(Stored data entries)
-------
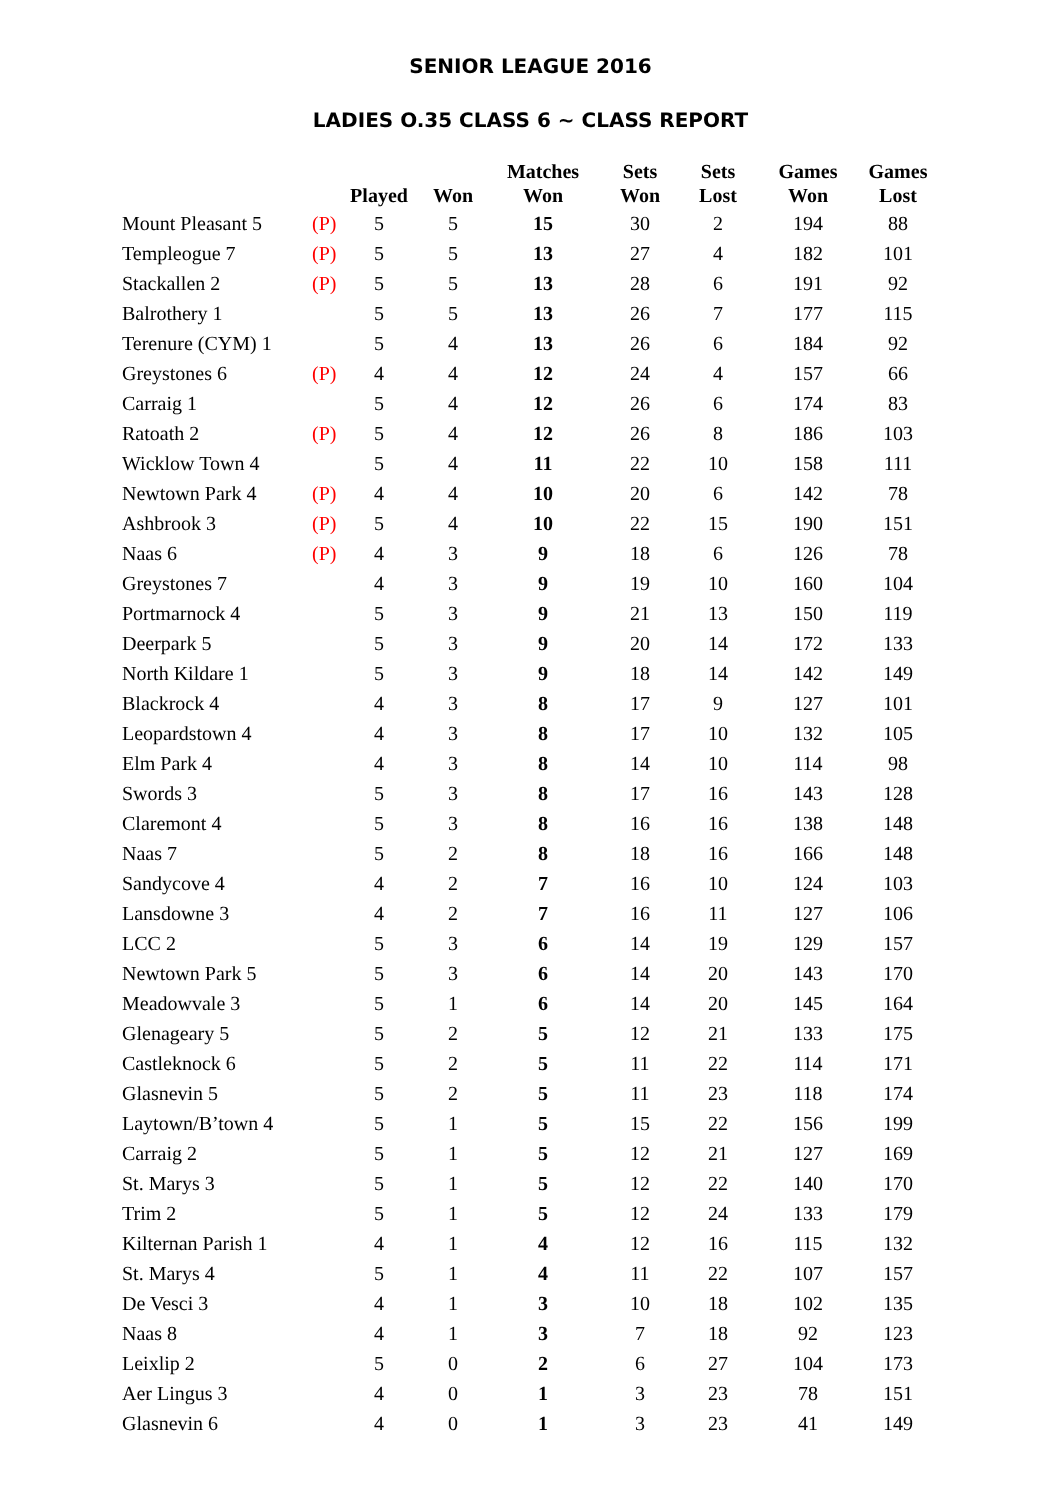SENIOR LEAGUE 2016
LADIES O.35 CLASS 6 ~ CLASS REPORT
| | | Played | Won | Matches Won | Sets Won | Sets Lost | Games Won | Games Lost |
| --- | --- | --- | --- | --- | --- | --- | --- | --- |
| Mount Pleasant 5 | (P) | 5 | 5 | 15 | 30 | 2 | 194 | 88 |
| Templeogue 7 | (P) | 5 | 5 | 13 | 27 | 4 | 182 | 101 |
| Stackallen 2 | (P) | 5 | 5 | 13 | 28 | 6 | 191 | 92 |
| Balrothery 1 | | 5 | 5 | 13 | 26 | 7 | 177 | 115 |
| Terenure (CYM) 1 | | 5 | 4 | 13 | 26 | 6 | 184 | 92 |
| Greystones 6 | (P) | 4 | 4 | 12 | 24 | 4 | 157 | 66 |
| Carraig 1 | | 5 | 4 | 12 | 26 | 6 | 174 | 83 |
| Ratoath 2 | (P) | 5 | 4 | 12 | 26 | 8 | 186 | 103 |
| Wicklow Town 4 | | 5 | 4 | 11 | 22 | 10 | 158 | 111 |
| Newtown Park 4 | (P) | 4 | 4 | 10 | 20 | 6 | 142 | 78 |
| Ashbrook 3 | (P) | 5 | 4 | 10 | 22 | 15 | 190 | 151 |
| Naas 6 | (P) | 4 | 3 | 9 | 18 | 6 | 126 | 78 |
| Greystones 7 | | 4 | 3 | 9 | 19 | 10 | 160 | 104 |
| Portmarnock 4 | | 5 | 3 | 9 | 21 | 13 | 150 | 119 |
| Deerpark 5 | | 5 | 3 | 9 | 20 | 14 | 172 | 133 |
| North Kildare 1 | | 5 | 3 | 9 | 18 | 14 | 142 | 149 |
| Blackrock 4 | | 4 | 3 | 8 | 17 | 9 | 127 | 101 |
| Leopardstown 4 | | 4 | 3 | 8 | 17 | 10 | 132 | 105 |
| Elm Park 4 | | 4 | 3 | 8 | 14 | 10 | 114 | 98 |
| Swords 3 | | 5 | 3 | 8 | 17 | 16 | 143 | 128 |
| Claremont 4 | | 5 | 3 | 8 | 16 | 16 | 138 | 148 |
| Naas 7 | | 5 | 2 | 8 | 18 | 16 | 166 | 148 |
| Sandycove 4 | | 4 | 2 | 7 | 16 | 10 | 124 | 103 |
| Lansdowne 3 | | 4 | 2 | 7 | 16 | 11 | 127 | 106 |
| LCC 2 | | 5 | 3 | 6 | 14 | 19 | 129 | 157 |
| Newtown Park 5 | | 5 | 3 | 6 | 14 | 20 | 143 | 170 |
| Meadowvale 3 | | 5 | 1 | 6 | 14 | 20 | 145 | 164 |
| Glenageary 5 | | 5 | 2 | 5 | 12 | 21 | 133 | 175 |
| Castleknock 6 | | 5 | 2 | 5 | 11 | 22 | 114 | 171 |
| Glasnevin 5 | | 5 | 2 | 5 | 11 | 23 | 118 | 174 |
| Laytown/B’town 4 | | 5 | 1 | 5 | 15 | 22 | 156 | 199 |
| Carraig 2 | | 5 | 1 | 5 | 12 | 21 | 127 | 169 |
| St. Marys 3 | | 5 | 1 | 5 | 12 | 22 | 140 | 170 |
| Trim 2 | | 5 | 1 | 5 | 12 | 24 | 133 | 179 |
| Kilternan Parish 1 | | 4 | 1 | 4 | 12 | 16 | 115 | 132 |
| St. Marys 4 | | 5 | 1 | 4 | 11 | 22 | 107 | 157 |
| De Vesci 3 | | 4 | 1 | 3 | 10 | 18 | 102 | 135 |
| Naas 8 | | 4 | 1 | 3 | 7 | 18 | 92 | 123 |
| Leixlip 2 | | 5 | 0 | 2 | 6 | 27 | 104 | 173 |
| Aer Lingus 3 | | 4 | 0 | 1 | 3 | 23 | 78 | 151 |
| Glasnevin 6 | | 4 | 0 | 1 | 3 | 23 | 41 | 149 |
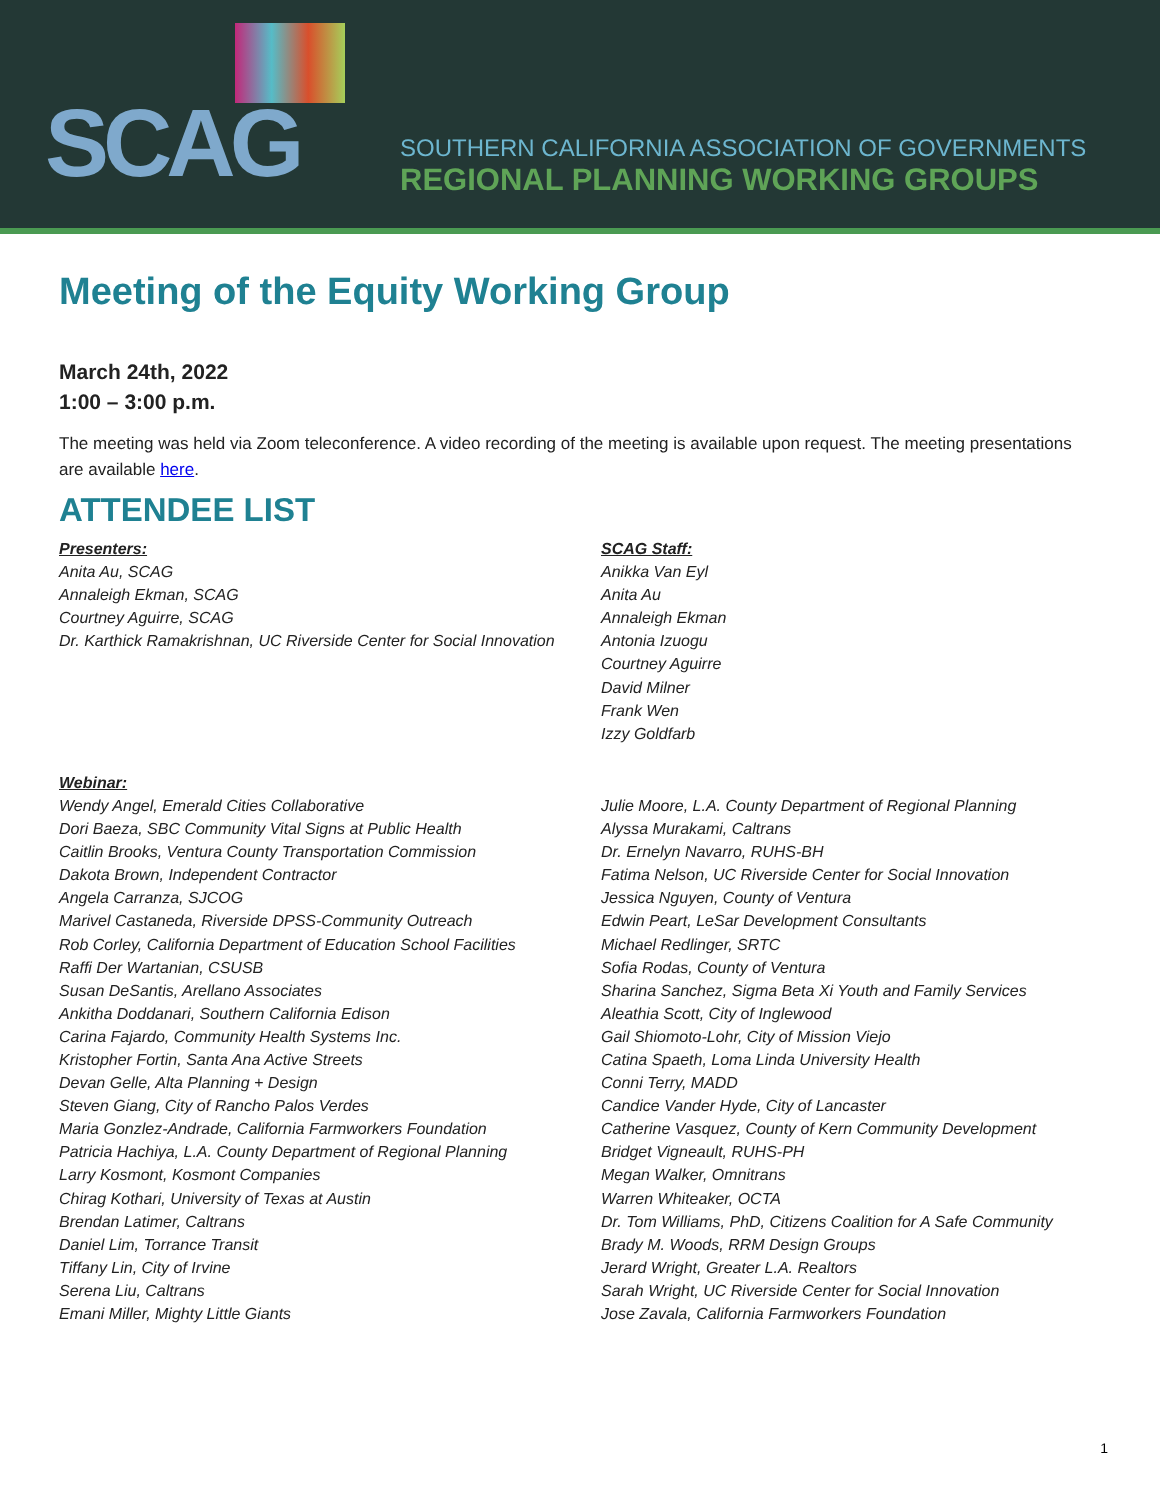SCAG
SOUTHERN CALIFORNIA ASSOCIATION OF GOVERNMENTS
REGIONAL PLANNING WORKING GROUPS
Meeting of the Equity Working Group
March 24th, 2022
1:00 – 3:00 p.m.
The meeting was held via Zoom teleconference. A video recording of the meeting is available upon request. The meeting presentations are available here.
ATTENDEE LIST
Presenters:
Anita Au, SCAG
Annaleigh Ekman, SCAG
Courtney Aguirre, SCAG
Dr. Karthick Ramakrishnan, UC Riverside Center for Social Innovation
SCAG Staff:
Anikka Van Eyl
Anita Au
Annaleigh Ekman
Antonia Izuogu
Courtney Aguirre
David Milner
Frank Wen
Izzy Goldfarb
Webinar:
Wendy Angel, Emerald Cities Collaborative
Dori Baeza, SBC Community Vital Signs at Public Health
Caitlin Brooks, Ventura County Transportation Commission
Dakota Brown, Independent Contractor
Angela Carranza, SJCOG
Marivel Castaneda, Riverside DPSS-Community Outreach
Rob Corley, California Department of Education School Facilities
Raffi Der Wartanian, CSUSB
Susan DeSantis, Arellano Associates
Ankitha Doddanari, Southern California Edison
Carina Fajardo, Community Health Systems Inc.
Kristopher Fortin, Santa Ana Active Streets
Devan Gelle, Alta Planning + Design
Steven Giang, City of Rancho Palos Verdes
Maria Gonzlez-Andrade, California Farmworkers Foundation
Patricia Hachiya, L.A. County Department of Regional Planning
Larry Kosmont, Kosmont Companies
Chirag Kothari, University of Texas at Austin
Brendan Latimer, Caltrans
Daniel Lim, Torrance Transit
Tiffany Lin, City of Irvine
Serena Liu, Caltrans
Emani Miller, Mighty Little Giants
Julie Moore, L.A. County Department of Regional Planning
Alyssa Murakami, Caltrans
Dr. Ernelyn Navarro, RUHS-BH
Fatima Nelson, UC Riverside Center for Social Innovation
Jessica Nguyen, County of Ventura
Edwin Peart, LeSar Development Consultants
Michael Redlinger, SRTC
Sofia Rodas, County of Ventura
Sharina Sanchez, Sigma Beta Xi Youth and Family Services
Aleathia Scott, City of Inglewood
Gail Shiomoto-Lohr, City of Mission Viejo
Catina Spaeth, Loma Linda University Health
Conni Terry, MADD
Candice Vander Hyde, City of Lancaster
Catherine Vasquez, County of Kern Community Development
Bridget Vigneault, RUHS-PH
Megan Walker, Omnitrans
Warren Whiteaker, OCTA
Dr. Tom Williams, PhD, Citizens Coalition for A Safe Community
Brady M. Woods, RRM Design Groups
Jerard Wright, Greater L.A. Realtors
Sarah Wright, UC Riverside Center for Social Innovation
Jose Zavala, California Farmworkers Foundation
1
-------
→ **Exercise prompt**
Text only, pictures out: give every record again as written.

→ **Task result**
SENIOR LEAGUE 2016
LADIES O.35 CLASS 6 ~ CLASS REPORT
| | | Played | Won | Matches Won | Sets Won | Sets Lost | Games Won | Games Lost |
| --- | --- | --- | --- | --- | --- | --- | --- | --- |
| Mount Pleasant 5 | (P) | 5 | 5 | 15 | 30 | 2 | 194 | 88 |
| Templeogue 7 | (P) | 5 | 5 | 13 | 27 | 4 | 182 | 101 |
| Stackallen 2 | (P) | 5 | 5 | 13 | 28 | 6 | 191 | 92 |
| Balrothery 1 | | 5 | 5 | 13 | 26 | 7 | 177 | 115 |
| Terenure (CYM) 1 | | 5 | 4 | 13 | 26 | 6 | 184 | 92 |
| Greystones 6 | (P) | 4 | 4 | 12 | 24 | 4 | 157 | 66 |
| Carraig 1 | | 5 | 4 | 12 | 26 | 6 | 174 | 83 |
| Ratoath 2 | (P) | 5 | 4 | 12 | 26 | 8 | 186 | 103 |
| Wicklow Town 4 | | 5 | 4 | 11 | 22 | 10 | 158 | 111 |
| Newtown Park 4 | (P) | 4 | 4 | 10 | 20 | 6 | 142 | 78 |
| Ashbrook 3 | (P) | 5 | 4 | 10 | 22 | 15 | 190 | 151 |
| Naas 6 | (P) | 4 | 3 | 9 | 18 | 6 | 126 | 78 |
| Greystones 7 | | 4 | 3 | 9 | 19 | 10 | 160 | 104 |
| Portmarnock 4 | | 5 | 3 | 9 | 21 | 13 | 150 | 119 |
| Deerpark 5 | | 5 | 3 | 9 | 20 | 14 | 172 | 133 |
| North Kildare 1 | | 5 | 3 | 9 | 18 | 14 | 142 | 149 |
| Blackrock 4 | | 4 | 3 | 8 | 17 | 9 | 127 | 101 |
| Leopardstown 4 | | 4 | 3 | 8 | 17 | 10 | 132 | 105 |
| Elm Park 4 | | 4 | 3 | 8 | 14 | 10 | 114 | 98 |
| Swords 3 | | 5 | 3 | 8 | 17 | 16 | 143 | 128 |
| Claremont 4 | | 5 | 3 | 8 | 16 | 16 | 138 | 148 |
| Naas 7 | | 5 | 2 | 8 | 18 | 16 | 166 | 148 |
| Sandycove 4 | | 4 | 2 | 7 | 16 | 10 | 124 | 103 |
| Lansdowne 3 | | 4 | 2 | 7 | 16 | 11 | 127 | 106 |
| LCC 2 | | 5 | 3 | 6 | 14 | 19 | 129 | 157 |
| Newtown Park 5 | | 5 | 3 | 6 | 14 | 20 | 143 | 170 |
| Meadowvale 3 | | 5 | 1 | 6 | 14 | 20 | 145 | 164 |
| Glenageary 5 | | 5 | 2 | 5 | 12 | 21 | 133 | 175 |
| Castleknock 6 | | 5 | 2 | 5 | 11 | 22 | 114 | 171 |
| Glasnevin 5 | | 5 | 2 | 5 | 11 | 23 | 118 | 174 |
| Laytown/B’town 4 | | 5 | 1 | 5 | 15 | 22 | 156 | 199 |
| Carraig 2 | | 5 | 1 | 5 | 12 | 21 | 127 | 169 |
| St. Marys 3 | | 5 | 1 | 5 | 12 | 22 | 140 | 170 |
| Trim 2 | | 5 | 1 | 5 | 12 | 24 | 133 | 179 |
| Kilternan Parish 1 | | 4 | 1 | 4 | 12 | 16 | 115 | 132 |
| St. Marys 4 | | 5 | 1 | 4 | 11 | 22 | 107 | 157 |
| De Vesci 3 | | 4 | 1 | 3 | 10 | 18 | 102 | 135 |
| Naas 8 | | 4 | 1 | 3 | 7 | 18 | 92 | 123 |
| Leixlip 2 | | 5 | 0 | 2 | 6 | 27 | 104 | 173 |
| Aer Lingus 3 | | 4 | 0 | 1 | 3 | 23 | 78 | 151 |
| Glasnevin 6 | | 4 | 0 | 1 | 3 | 23 | 41 | 149 |
SCAG
SOUTHERN CALIFORNIA ASSOCIATION OF GOVERNMENTS
REGIONAL PLANNING WORKING GROUPS
Meeting of the Equity Working Group
March 24th, 2022
1:00 – 3:00 p.m.
The meeting was held via Zoom teleconference. A video recording of the meeting is available upon request. The meeting presentations are available here.
ATTENDEE LIST
Presenters:
Anita Au, SCAG
Annaleigh Ekman, SCAG
Courtney Aguirre, SCAG
Dr. Karthick Ramakrishnan, UC Riverside Center for Social Innovation
SCAG Staff:
Anikka Van Eyl
Anita Au
Annaleigh Ekman
Antonia Izuogu
Courtney Aguirre
David Milner
Frank Wen
Izzy Goldfarb
Webinar:
Wendy Angel, Emerald Cities Collaborative
Dori Baeza, SBC Community Vital Signs at Public Health
Caitlin Brooks, Ventura County Transportation Commission
Dakota Brown, Independent Contractor
Angela Carranza, SJCOG
Marivel Castaneda, Riverside DPSS-Community Outreach
Rob Corley, California Department of Education School Facilities
Raffi Der Wartanian, CSUSB
Susan DeSantis, Arellano Associates
Ankitha Doddanari, Southern California Edison
Carina Fajardo, Community Health Systems Inc.
Kristopher Fortin, Santa Ana Active Streets
Devan Gelle, Alta Planning + Design
Steven Giang, City of Rancho Palos Verdes
Maria Gonzlez-Andrade, California Farmworkers Foundation
Patricia Hachiya, L.A. County Department of Regional Planning
Larry Kosmont, Kosmont Companies
Chirag Kothari, University of Texas at Austin
Brendan Latimer, Caltrans
Daniel Lim, Torrance Transit
Tiffany Lin, City of Irvine
Serena Liu, Caltrans
Emani Miller, Mighty Little Giants
Julie Moore, L.A. County Department of Regional Planning
Alyssa Murakami, Caltrans
Dr. Ernelyn Navarro, RUHS-BH
Fatima Nelson, UC Riverside Center for Social Innovation
Jessica Nguyen, County of Ventura
Edwin Peart, LeSar Development Consultants
Michael Redlinger, SRTC
Sofia Rodas, County of Ventura
Sharina Sanchez, Sigma Beta Xi Youth and Family Services
Aleathia Scott, City of Inglewood
Gail Shiomoto-Lohr, City of Mission Viejo
Catina Spaeth, Loma Linda University Health
Conni Terry, MADD
Candice Vander Hyde, City of Lancaster
Catherine Vasquez, County of Kern Community Development
Bridget Vigneault, RUHS-PH
Megan Walker, Omnitrans
Warren Whiteaker, OCTA
Dr. Tom Williams, PhD, Citizens Coalition for A Safe Community
Brady M. Woods, RRM Design Groups
Jerard Wright, Greater L.A. Realtors
Sarah Wright, UC Riverside Center for Social Innovation
Jose Zavala, California Farmworkers Foundation
1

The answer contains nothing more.